WASHINGTON (AFP) - Israel secured supplies of ammunition from the Pentagon last month without the approval of the White House or the State Department, The Wall Street Journal reported on Thursday.
President Barack Obama's administration, caught off guard as it tried to restrain Israel's campaign in Gaza, has since tightened controls on arms shipments to Israel, the newspaper said, quoting US and Israeli officials.
The newspaper said Obama and Israeli Prime Minister Benjamin Netanyahu had a particularly tense phone call on Wednesday and that the Israeli leader wanted US security assurances in return for a long-term deal with Hamas.
But the newspaper said Netanyahu had essentially "pushed the administration aside," reducing US officials to bystanders instead of their usual role as mediators.
State Department spokeswoman Marie Harf disputed the article. She acknowledged that the administration was looking carefully at arms shipments to Israel but said the process was "by no means unusual."
"Given the crisis in Gaza, it's natural that agencies take additional care to review deliveries," she told reporters.
"The United States has an unshakable commitment to Israel's security. No country has done more to support their security than the United States," she said.
Harf declined to discuss specific arms shipments but noted that Obama last week signed a bill authorising another US$225 million (S$280 million) for Iron Dome - the US-backed missile defence system that has sharply curtailed Israeli casualties in the latest conflict.

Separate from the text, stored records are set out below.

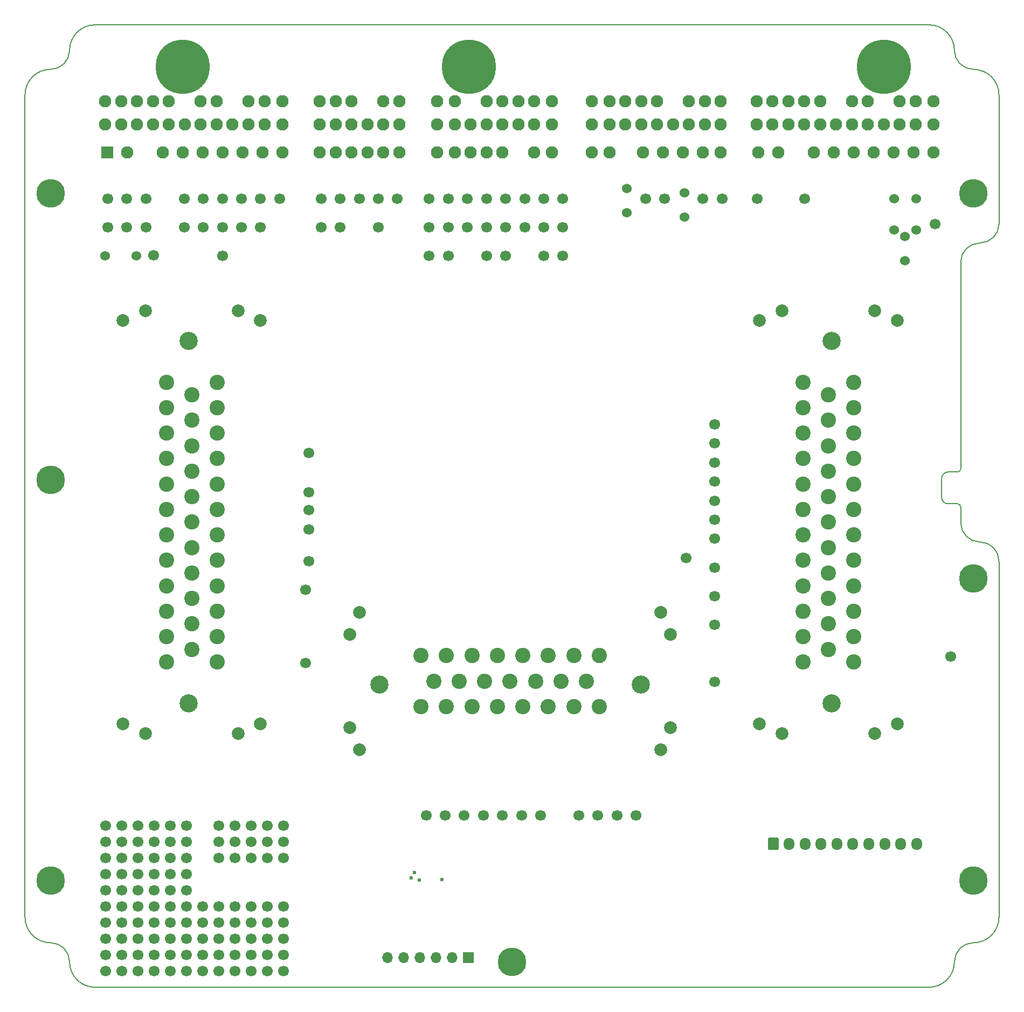
<source format=gbs>
G04 #@! TF.GenerationSoftware,KiCad,Pcbnew,(5.99.0-12439-g94954386e6)*
G04 #@! TF.CreationDate,2021-10-11T23:11:19+03:00*
G04 #@! TF.ProjectId,proteus125honda,70726f74-6575-4733-9132-35686f6e6461,rev?*
G04 #@! TF.SameCoordinates,PX5a995c0PYcfb5d40*
G04 #@! TF.FileFunction,Soldermask,Bot*
G04 #@! TF.FilePolarity,Negative*
%FSLAX46Y46*%
G04 Gerber Fmt 4.6, Leading zero omitted, Abs format (unit mm)*
G04 Created by KiCad (PCBNEW (5.99.0-12439-g94954386e6)) date 2021-10-11 23:11:19*
%MOMM*%
%LPD*%
G01*
G04 APERTURE LIST*
G04 #@! TA.AperFunction,Profile*
%ADD10C,0.200000*%
G04 #@! TD*
%ADD11C,1.700000*%
%ADD12C,1.524000*%
%ADD13C,0.599999*%
%ADD14C,4.500000*%
%ADD15O,1.700000X1.950000*%
%ADD16R,1.700000X1.700000*%
%ADD17O,1.700000X1.700000*%
%ADD18C,2.000000*%
%ADD19C,2.850000*%
%ADD20C,2.400000*%
%ADD21C,1.950000*%
%ADD22R,1.950000X1.950000*%
%ADD23C,8.500000*%
G04 APERTURE END LIST*
D10*
X4000001Y144299999D02*
G75*
G03*
X7000000Y147300000I-1J3000000D01*
G01*
X153000000Y120000000D02*
X153000000Y140300000D01*
X6999996Y3999998D02*
G75*
G03*
X10999998Y0I4000000J2D01*
G01*
X11000000Y151300000D02*
X142000000Y151300000D01*
X149000002Y7000002D02*
G75*
G03*
X153000000Y11000000I0J3999998D01*
G01*
X146500000Y76000000D02*
X145000000Y76000000D01*
X11000000Y0D02*
X142000000Y0D01*
X144000003Y76999997D02*
G75*
G03*
X145000000Y76000000I999997J0D01*
G01*
X3999996Y7000002D02*
G75*
G02*
X-2Y11000000I0J3999998D01*
G01*
X144000000Y77000000D02*
X144000000Y80000000D01*
X147000000Y114000000D02*
G75*
G02*
X150000000Y117000000I3000000J0D01*
G01*
X149000000Y7000000D02*
G75*
G03*
X146000000Y4000000I0J-3000000D01*
G01*
X6999997Y147300001D02*
G75*
G02*
X11000000Y151300000I4000001J-2D01*
G01*
X-2Y11000000D02*
X0Y140300000D01*
X146000003Y147300001D02*
G75*
G03*
X142000000Y151300000I-4000001J-2D01*
G01*
X150000000Y70000000D02*
G75*
G02*
X153000000Y67000000I0J-3000000D01*
G01*
X145000000Y81000000D02*
X146500000Y81000000D01*
X3999998Y7000000D02*
G75*
G02*
X6999998Y4000000I0J-3000000D01*
G01*
X148999999Y144299999D02*
G75*
G02*
X146000000Y147300000I1J3000000D01*
G01*
X146500001Y76000001D02*
G75*
G02*
X147000000Y75500000I-1J-500000D01*
G01*
X146500001Y81000001D02*
G75*
G03*
X147000000Y81500000I0J499999D01*
G01*
X143999997Y80000003D02*
G75*
G02*
X145000000Y81000000I1000000J-3D01*
G01*
X147000000Y81500000D02*
X147000000Y114000000D01*
X147000000Y73000000D02*
X147000000Y75500000D01*
X150000000Y117000000D02*
G75*
G03*
X153000000Y120000000I0J3000000D01*
G01*
X146000002Y3999998D02*
G75*
G02*
X142000000Y0I-4000000J2D01*
G01*
X3999999Y144299999D02*
G75*
G03*
X0Y140300000I0J-3999999D01*
G01*
X147000000Y73000000D02*
G75*
G03*
X150000000Y70000000I3000000J0D01*
G01*
X153000000Y11000000D02*
X153000000Y67000000D01*
X149000001Y144299999D02*
G75*
G02*
X153000000Y140300000I0J-3999999D01*
G01*
D11*
G04 #@! TO.C,P69*
X108349999Y70500000D03*
G04 #@! TD*
G04 #@! TO.C,P12*
X72500000Y124000000D03*
G04 #@! TD*
G04 #@! TO.C,P51*
X31000000Y115000000D03*
G04 #@! TD*
G04 #@! TO.C,P86*
X44549999Y84000000D03*
G04 #@! TD*
G04 #@! TO.C,P32*
X52500000Y124000000D03*
G04 #@! TD*
G04 #@! TO.C,G7*
X20320000Y15240000D03*
X20320000Y17780000D03*
X20320000Y20320000D03*
X20320000Y22860000D03*
X20320000Y25400000D03*
X22860000Y15240000D03*
X22860000Y17780000D03*
X22860000Y20320000D03*
X22860000Y22860000D03*
X22860000Y25400000D03*
X25400000Y15240000D03*
X25400000Y17780000D03*
X25400000Y20320000D03*
X25400000Y22860000D03*
X25400000Y25400000D03*
G04 #@! TD*
G04 #@! TO.C,P79*
X81000000Y27000000D03*
G04 #@! TD*
G04 #@! TO.C,P40*
X40000000Y124000000D03*
G04 #@! TD*
G04 #@! TO.C,P80*
X93000000Y27000000D03*
G04 #@! TD*
G04 #@! TO.C,P50*
X37000000Y119500000D03*
G04 #@! TD*
G04 #@! TO.C,P24*
X84500000Y115000000D03*
G04 #@! TD*
D12*
G04 #@! TO.C,F2*
X136500000Y123950000D03*
X136500000Y119050000D03*
G04 #@! TD*
D13*
G04 #@! TO.C,M2*
X60656662Y17162502D03*
X61181662Y18037504D03*
X61931660Y16862500D03*
X65481661Y16937503D03*
G04 #@! TD*
D11*
G04 #@! TO.C,P71*
X108349999Y61500000D03*
G04 #@! TD*
G04 #@! TO.C,P60*
X108349999Y57000000D03*
G04 #@! TD*
G04 #@! TO.C,G2*
X12700000Y15240000D03*
X12700000Y17780000D03*
X12700000Y20320000D03*
X12700000Y22860000D03*
X12700000Y25400000D03*
X15240000Y15240000D03*
X15240000Y17780000D03*
X15240000Y20320000D03*
X15240000Y22860000D03*
X15240000Y25400000D03*
X17780000Y15240000D03*
X17780000Y17780000D03*
X17780000Y20320000D03*
X17780000Y22860000D03*
X17780000Y25400000D03*
G04 #@! TD*
G04 #@! TO.C,P83*
X78000000Y27000000D03*
G04 #@! TD*
G04 #@! TO.C,G5*
X40640000Y20320000D03*
X38100000Y20320000D03*
X35560000Y20320000D03*
X33020000Y20320000D03*
X30480000Y20320000D03*
X40640000Y22860000D03*
X38100000Y22860000D03*
X35560000Y22860000D03*
X33020000Y22860000D03*
X30480000Y22860000D03*
X40640000Y25400000D03*
X38100000Y25400000D03*
X35560000Y25400000D03*
X33020000Y25400000D03*
X30480000Y25400000D03*
G04 #@! TD*
G04 #@! TO.C,P16*
X84500000Y119500000D03*
G04 #@! TD*
G04 #@! TO.C,P11*
X75500000Y124000000D03*
G04 #@! TD*
G04 #@! TO.C,P65*
X108349999Y82500000D03*
G04 #@! TD*
G04 #@! TO.C,P19*
X75500000Y119500000D03*
G04 #@! TD*
G04 #@! TO.C,P78*
X90000000Y27000000D03*
G04 #@! TD*
D14*
G04 #@! TO.C,J9*
X4050000Y124800000D03*
G04 #@! TD*
D11*
G04 #@! TO.C,P66*
X108349999Y79500000D03*
G04 #@! TD*
G04 #@! TO.C,P21*
X69500000Y119500000D03*
G04 #@! TD*
G04 #@! TO.C,P1*
X143000000Y120000000D03*
G04 #@! TD*
G04 #@! TO.C,P82*
X87000000Y27000000D03*
G04 #@! TD*
G04 #@! TO.C,P38*
X46500000Y119500000D03*
G04 #@! TD*
G04 #@! TO.C,P94*
X44049999Y62500000D03*
G04 #@! TD*
D12*
G04 #@! TO.C,F1*
X140000000Y123950000D03*
X140000000Y119050000D03*
G04 #@! TD*
D11*
G04 #@! TO.C,P73*
X63000000Y27000000D03*
G04 #@! TD*
D12*
G04 #@! TO.C,R2*
X103600000Y124905000D03*
X103600000Y121095000D03*
G04 #@! TD*
D11*
G04 #@! TO.C,P81*
X96000000Y27000000D03*
G04 #@! TD*
G04 #@! TO.C,P29*
X66500000Y115000000D03*
G04 #@! TD*
G04 #@! TO.C,J4*
G36*
G01*
X116700000Y21825000D02*
X116700000Y23275000D01*
G75*
G02*
X116950000Y23525000I250000J0D01*
G01*
X118150000Y23525000D01*
G75*
G02*
X118400000Y23275000I0J-250000D01*
G01*
X118400000Y21825000D01*
G75*
G02*
X118150000Y21575000I-250000J0D01*
G01*
X116950000Y21575000D01*
G75*
G02*
X116700000Y21825000I0J250000D01*
G01*
G37*
D15*
X120050000Y22550000D03*
X122550000Y22550000D03*
X125050000Y22550000D03*
X127550000Y22550000D03*
X130050000Y22550000D03*
X132550000Y22550000D03*
X135050000Y22550000D03*
X137550000Y22550000D03*
X140050000Y22550000D03*
G04 #@! TD*
D14*
G04 #@! TO.C,J13*
X4050000Y16800000D03*
G04 #@! TD*
D11*
G04 #@! TO.C,P9*
X84500000Y124000000D03*
G04 #@! TD*
G04 #@! TO.C,P53*
X25000000Y119500000D03*
G04 #@! TD*
G04 #@! TO.C,P27*
X75500000Y115000000D03*
G04 #@! TD*
G04 #@! TO.C,P37*
X49500000Y119500000D03*
G04 #@! TD*
G04 #@! TO.C,P43*
X34000000Y119500000D03*
G04 #@! TD*
D14*
G04 #@! TO.C,J10*
X76500000Y3950000D03*
G04 #@! TD*
D11*
G04 #@! TO.C,P44*
X31000000Y124000000D03*
G04 #@! TD*
D14*
G04 #@! TO.C,J8*
X148950000Y64300000D03*
G04 #@! TD*
D11*
G04 #@! TO.C,P3*
X115000000Y124000000D03*
G04 #@! TD*
D16*
G04 #@! TO.C,J3*
X69660000Y4700000D03*
D17*
X67120000Y4700000D03*
X64580000Y4700000D03*
X62040000Y4700000D03*
X59500000Y4700000D03*
X56960000Y4700000D03*
G04 #@! TD*
D11*
G04 #@! TO.C,P92*
X16000000Y124000000D03*
G04 #@! TD*
G04 #@! TO.C,P89*
X97500000Y124000000D03*
G04 #@! TD*
G04 #@! TO.C,P8*
X100500000Y124000000D03*
G04 #@! TD*
D12*
G04 #@! TO.C,R4*
X138200000Y118005000D03*
X138200000Y114195000D03*
G04 #@! TD*
D11*
G04 #@! TO.C,P74*
X72000000Y27000000D03*
G04 #@! TD*
G04 #@! TO.C,P42*
X34000000Y124000000D03*
G04 #@! TD*
G04 #@! TO.C,P6*
X109500000Y124000000D03*
G04 #@! TD*
G04 #@! TO.C,P31*
X55500000Y124000000D03*
G04 #@! TD*
G04 #@! TO.C,P67*
X108349999Y76500000D03*
G04 #@! TD*
G04 #@! TO.C,P57*
X108300000Y88500000D03*
G04 #@! TD*
G04 #@! TO.C,P35*
X58500000Y124000000D03*
G04 #@! TD*
G04 #@! TO.C,P13*
X69500000Y124000000D03*
G04 #@! TD*
G04 #@! TO.C,P46*
X25000000Y124000000D03*
G04 #@! TD*
G04 #@! TO.C,P10*
X81500000Y124000000D03*
G04 #@! TD*
G04 #@! TO.C,P72*
X108349999Y48000000D03*
G04 #@! TD*
G04 #@! TO.C,P15*
X63500000Y124000000D03*
G04 #@! TD*
G04 #@! TO.C,P61*
X108349999Y66000000D03*
G04 #@! TD*
G04 #@! TO.C,P95*
X44549999Y67000000D03*
G04 #@! TD*
G04 #@! TO.C,P26*
X78500000Y119500000D03*
G04 #@! TD*
G04 #@! TO.C,P36*
X55500000Y119500000D03*
G04 #@! TD*
G04 #@! TO.C,G1*
X27940001Y2540000D03*
X27940001Y5080000D03*
X27940001Y7620000D03*
X27940001Y10160000D03*
X27940001Y12700000D03*
X30480001Y2540000D03*
X30480001Y5080000D03*
X30480001Y7620000D03*
X30480001Y10160000D03*
X30480001Y12700000D03*
X33020001Y2540000D03*
X33020001Y5080000D03*
X33020001Y7620000D03*
X33020001Y10160000D03*
X33020001Y12700000D03*
G04 #@! TD*
G04 #@! TO.C,P49*
X13000000Y124000000D03*
G04 #@! TD*
G04 #@! TO.C,P96*
X44049999Y51000000D03*
G04 #@! TD*
G04 #@! TO.C,G8*
X12700000Y2540000D03*
X12700000Y5080000D03*
X12700000Y7620000D03*
X12700000Y10160000D03*
X12700000Y12700000D03*
X15240000Y2540000D03*
X15240000Y5080000D03*
X15240000Y7620000D03*
X15240000Y10160000D03*
X15240000Y12700000D03*
X17780000Y2540000D03*
X17780000Y5080000D03*
X17780000Y7620000D03*
X17780000Y10160000D03*
X17780000Y12700000D03*
G04 #@! TD*
G04 #@! TO.C,P18*
X78500000Y124000000D03*
G04 #@! TD*
G04 #@! TO.C,P30*
X63500000Y115000000D03*
G04 #@! TD*
G04 #@! TO.C,P88*
X44549999Y77850000D03*
G04 #@! TD*
G04 #@! TO.C,G4*
X20320000Y2540001D03*
X20320000Y5080001D03*
X20320000Y7620001D03*
X20320000Y10160001D03*
X20320000Y12700001D03*
X22860000Y2540001D03*
X22860000Y5080001D03*
X22860000Y7620001D03*
X22860000Y10160001D03*
X22860000Y12700001D03*
X25400000Y2540001D03*
X25400000Y5080001D03*
X25400000Y7620001D03*
X25400000Y10160001D03*
X25400000Y12700001D03*
G04 #@! TD*
G04 #@! TO.C,P17*
X81500000Y119500000D03*
G04 #@! TD*
G04 #@! TO.C,P75*
X75000000Y27000000D03*
G04 #@! TD*
G04 #@! TO.C,P45*
X28000000Y124000000D03*
G04 #@! TD*
G04 #@! TO.C,P14*
X66500000Y124000000D03*
G04 #@! TD*
D14*
G04 #@! TO.C,J11*
X148950000Y124800000D03*
G04 #@! TD*
D12*
G04 #@! TO.C,R3*
X94500000Y125605000D03*
X94500000Y121795000D03*
G04 #@! TD*
D11*
G04 #@! TO.C,P76*
X66000000Y27000000D03*
G04 #@! TD*
G04 #@! TO.C,P90*
X13000000Y119500000D03*
G04 #@! TD*
G04 #@! TO.C,P91*
X31000000Y119500000D03*
G04 #@! TD*
G04 #@! TO.C,P58*
X145400000Y52000000D03*
G04 #@! TD*
G04 #@! TO.C,P20*
X72500000Y119500000D03*
G04 #@! TD*
D14*
G04 #@! TO.C,J7*
X4050000Y79800000D03*
G04 #@! TD*
D18*
G04 #@! TO.C,BRD1*
X33500000Y39925000D03*
X115400000Y104825000D03*
D19*
X55700000Y47625000D03*
D18*
X137000000Y41425000D03*
X99900000Y58925000D03*
D19*
X25700000Y44625000D03*
X126700000Y101625000D03*
D18*
X133500000Y106325000D03*
X51000000Y40825000D03*
X99900000Y37325000D03*
X137000000Y104825000D03*
X118900000Y39925000D03*
X15400000Y104825000D03*
X52500000Y58925000D03*
X51000000Y55425000D03*
D19*
X25700000Y101625000D03*
D18*
X37000000Y41425000D03*
D19*
X126700000Y44625000D03*
X96700000Y47625000D03*
D18*
X101400000Y40825000D03*
X33500000Y106325000D03*
X118900000Y106325000D03*
X18900000Y39925000D03*
X15400000Y41425000D03*
X18900000Y106325000D03*
X115400000Y41425000D03*
X133500000Y39925000D03*
X52500000Y37325000D03*
X37000000Y104825000D03*
X101400000Y55425000D03*
D20*
X130200000Y51125000D03*
X130200000Y55125000D03*
X130200000Y59125000D03*
X130200000Y63125000D03*
X130200000Y67125000D03*
X130200000Y71125000D03*
X130200000Y75125000D03*
X130200000Y79125000D03*
X130200000Y83125000D03*
X130200000Y87125000D03*
X130200000Y91125000D03*
X130200000Y95125000D03*
X126200000Y53125000D03*
X126200000Y57125000D03*
X126200000Y61125000D03*
X126200000Y65125000D03*
X126200000Y69125000D03*
X126200000Y73125000D03*
X126200000Y77125000D03*
X126200000Y81125000D03*
X126200000Y85125000D03*
X126200000Y89125000D03*
X126200000Y93125000D03*
X122200000Y51125000D03*
X122200000Y55125000D03*
X122200000Y59125000D03*
X122200000Y63125000D03*
X122200000Y67125000D03*
X122200000Y71125000D03*
X122200000Y75125000D03*
X122200000Y79125000D03*
X122200000Y83125000D03*
X122200000Y87125000D03*
X122200000Y91125000D03*
X122200000Y95125000D03*
X62200000Y44125000D03*
X66200000Y44125000D03*
X70200000Y44125000D03*
X74200000Y44125000D03*
X78200000Y44125000D03*
X82200000Y44125000D03*
X86200000Y44125000D03*
X90200000Y44125000D03*
X64200000Y48125000D03*
X68200000Y48125000D03*
X72200000Y48125000D03*
X76200000Y48125000D03*
X80200000Y48125000D03*
X84200000Y48125000D03*
X88200000Y48125000D03*
X62200000Y52125000D03*
X66200000Y52125000D03*
X70200000Y52125000D03*
X74200000Y52125000D03*
X78200000Y52125000D03*
X82200000Y52125000D03*
X86200000Y52125000D03*
X90200000Y52125000D03*
X22200000Y95125000D03*
X22200000Y91125000D03*
X22200000Y87125000D03*
X22200000Y83125000D03*
X22200000Y79125000D03*
X22200000Y75125000D03*
X22200000Y71125000D03*
X22200000Y67125000D03*
X22200000Y63125000D03*
X22200000Y59125000D03*
X22200000Y55125000D03*
X22200000Y51125000D03*
X26200000Y93125000D03*
X26200000Y89125000D03*
X26200000Y85125000D03*
X26200000Y81125000D03*
X26200000Y77125000D03*
X26200000Y73125000D03*
X26200000Y69125000D03*
X26200000Y65125000D03*
X26200000Y61125000D03*
X26200000Y57125000D03*
X26200000Y53125000D03*
X30200000Y95125000D03*
X30200000Y91125000D03*
X30200000Y87125000D03*
X30200000Y83125000D03*
X30200000Y79125000D03*
X30200000Y75125000D03*
X30200000Y71125000D03*
X30200000Y67125000D03*
X30200000Y63125000D03*
X30200000Y59125000D03*
X30200000Y55125000D03*
X30200000Y51125000D03*
G04 #@! TD*
D11*
G04 #@! TO.C,P87*
X44549999Y75000000D03*
G04 #@! TD*
G04 #@! TO.C,P7*
X106500000Y124000000D03*
G04 #@! TD*
G04 #@! TO.C,P55*
X20200000Y115100000D03*
G04 #@! TD*
G04 #@! TO.C,P77*
X69000000Y27000000D03*
G04 #@! TD*
G04 #@! TO.C,P52*
X28000000Y119500000D03*
G04 #@! TD*
G04 #@! TO.C,P25*
X81500000Y115000000D03*
G04 #@! TD*
G04 #@! TO.C,P93*
X44549999Y72000000D03*
G04 #@! TD*
G04 #@! TO.C,P70*
X103849999Y67500000D03*
G04 #@! TD*
G04 #@! TO.C,P22*
X66500000Y119500000D03*
G04 #@! TD*
G04 #@! TO.C,P2*
X122500000Y124000000D03*
G04 #@! TD*
D12*
G04 #@! TO.C,F3*
X12550000Y115000000D03*
X17450000Y115000000D03*
G04 #@! TD*
D11*
G04 #@! TO.C,P34*
X46500000Y124000000D03*
G04 #@! TD*
G04 #@! TO.C,P28*
X72500000Y115000000D03*
G04 #@! TD*
G04 #@! TO.C,P41*
X37000000Y124000000D03*
G04 #@! TD*
D14*
G04 #@! TO.C,J12*
X148950000Y16800000D03*
G04 #@! TD*
D21*
G04 #@! TO.C,J1*
X142700000Y131250000D03*
X139570000Y131250000D03*
X136440000Y131250000D03*
X133310000Y131250000D03*
X130180000Y131250000D03*
X127050000Y131250000D03*
X123920000Y131250000D03*
X118330000Y131250000D03*
X115200000Y131250000D03*
X142700000Y135650000D03*
X139900000Y135650000D03*
X137400000Y135650000D03*
X134900000Y135650000D03*
X132400000Y135650000D03*
X129900000Y135650000D03*
X127400000Y135650000D03*
X124900000Y135650000D03*
X122400000Y135650000D03*
X119900000Y135650000D03*
X117400000Y135650000D03*
X114900000Y135650000D03*
X142700000Y139250000D03*
X139900000Y139250000D03*
X137400000Y139250000D03*
X132400000Y139250000D03*
X129900000Y139250000D03*
X124900000Y139250000D03*
X122400000Y139250000D03*
X119900000Y139250000D03*
X117400000Y139250000D03*
X114900000Y139250000D03*
X109300000Y131250000D03*
X106500000Y131250000D03*
X103370000Y131250000D03*
X100240000Y131250000D03*
X97110000Y131250000D03*
X91800000Y131250000D03*
X89000000Y131250000D03*
X109300000Y135650000D03*
X106800000Y135650000D03*
X104300000Y135650000D03*
X101800000Y135650000D03*
X99300000Y135650000D03*
X96800000Y135650000D03*
X94300000Y135650000D03*
X91800000Y135650000D03*
X89000000Y135650000D03*
X109300000Y139250000D03*
X106800000Y139250000D03*
X104300000Y139250000D03*
X99300000Y139250000D03*
X96800000Y139250000D03*
X94300000Y139250000D03*
X91800000Y139250000D03*
X89000000Y139250000D03*
X82800000Y131250000D03*
X80000000Y131250000D03*
X75000000Y131250000D03*
X72500000Y131250000D03*
X70000000Y131250000D03*
X67500000Y131250000D03*
X64700000Y131250000D03*
X82800000Y135650000D03*
X80000000Y135650000D03*
X77500000Y135650000D03*
X75000000Y135650000D03*
X72500000Y135650000D03*
X70000000Y135650000D03*
X67500000Y135650000D03*
X64700000Y135650000D03*
X82800000Y139250000D03*
X80000000Y139250000D03*
X77500000Y139250000D03*
X75000000Y139250000D03*
X72500000Y139250000D03*
X67500000Y139250000D03*
X64700000Y139250000D03*
X58800000Y131250000D03*
X56300000Y131250000D03*
X53800000Y131250000D03*
X51300000Y131250000D03*
X48800000Y131250000D03*
X46300000Y131250000D03*
X58800000Y135650000D03*
X56300000Y135650000D03*
X53800000Y135650000D03*
X51300000Y135650000D03*
X48800000Y135650000D03*
X46300000Y135650000D03*
X58800000Y139250000D03*
X56300000Y139250000D03*
X51300000Y139250000D03*
X48800000Y139250000D03*
X46300000Y139250000D03*
X40400000Y131250000D03*
X37270000Y131250000D03*
X34140000Y131250000D03*
X31010000Y131250000D03*
X27880000Y131250000D03*
X24750000Y131250000D03*
X21620000Y131250000D03*
X16030000Y131250000D03*
D22*
X12900000Y131250000D03*
D21*
X40400000Y135650000D03*
X37600000Y135650000D03*
X35100000Y135650000D03*
X32600000Y135650000D03*
X30100000Y135650000D03*
X27600000Y135650000D03*
X25100000Y135650000D03*
X22600000Y135650000D03*
X20100000Y135650000D03*
X17600000Y135650000D03*
X15100000Y135650000D03*
X12600000Y135650000D03*
X40400000Y139250000D03*
X37600000Y139250000D03*
X35100000Y139250000D03*
X30100000Y139250000D03*
X27600000Y139250000D03*
X22600000Y139250000D03*
X20100000Y139250000D03*
X17600000Y139250000D03*
X15100000Y139250000D03*
X12600000Y139250000D03*
D23*
X24800000Y144700000D03*
X69700000Y144700000D03*
X134900000Y144700000D03*
G04 #@! TD*
D11*
G04 #@! TO.C,P68*
X108349999Y73500000D03*
G04 #@! TD*
G04 #@! TO.C,P54*
X19000000Y119500000D03*
G04 #@! TD*
G04 #@! TO.C,G3*
X35560000Y2540001D03*
X35560000Y5080001D03*
X35560000Y7620001D03*
X35560000Y10160001D03*
X35560000Y12700001D03*
X38100000Y2540001D03*
X38100000Y5080001D03*
X38100000Y7620001D03*
X38100000Y10160001D03*
X38100000Y12700001D03*
X40640000Y2540001D03*
X40640000Y5080001D03*
X40640000Y7620001D03*
X40640000Y10160001D03*
X40640000Y12700001D03*
G04 #@! TD*
G04 #@! TO.C,P48*
X16000000Y119500000D03*
G04 #@! TD*
G04 #@! TO.C,P56*
X108300000Y85500000D03*
G04 #@! TD*
G04 #@! TO.C,P23*
X63500000Y119500000D03*
G04 #@! TD*
G04 #@! TO.C,P33*
X49500000Y124000000D03*
G04 #@! TD*
G04 #@! TO.C,P47*
X19000000Y124000000D03*
G04 #@! TD*
M02*

</source>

A Pentagon spokesman said there was an "existing" procedure for handling arm sales to Israel. "It's a process that we're constantly looking at, constantly assessing," he said. "Certainly in light of the much increased operational tempo that the Israeli Defence Force is under now, as they defend themselves from Hamas, it warrants - that process continues to warrant assessment and review."
Obama has defended Israel's use of force against rockets fired by Hamas from the Gaza Strip but has repeatedly voiced concern over the number of civilian casualties and called for a settlement that gives more hope to Palestinians.
Israel and militants in Gaza were holding their fire Thursday after a new truce in the conflict that has killed 1,962 Palestinians and 67 people on the Israeli side since July 8.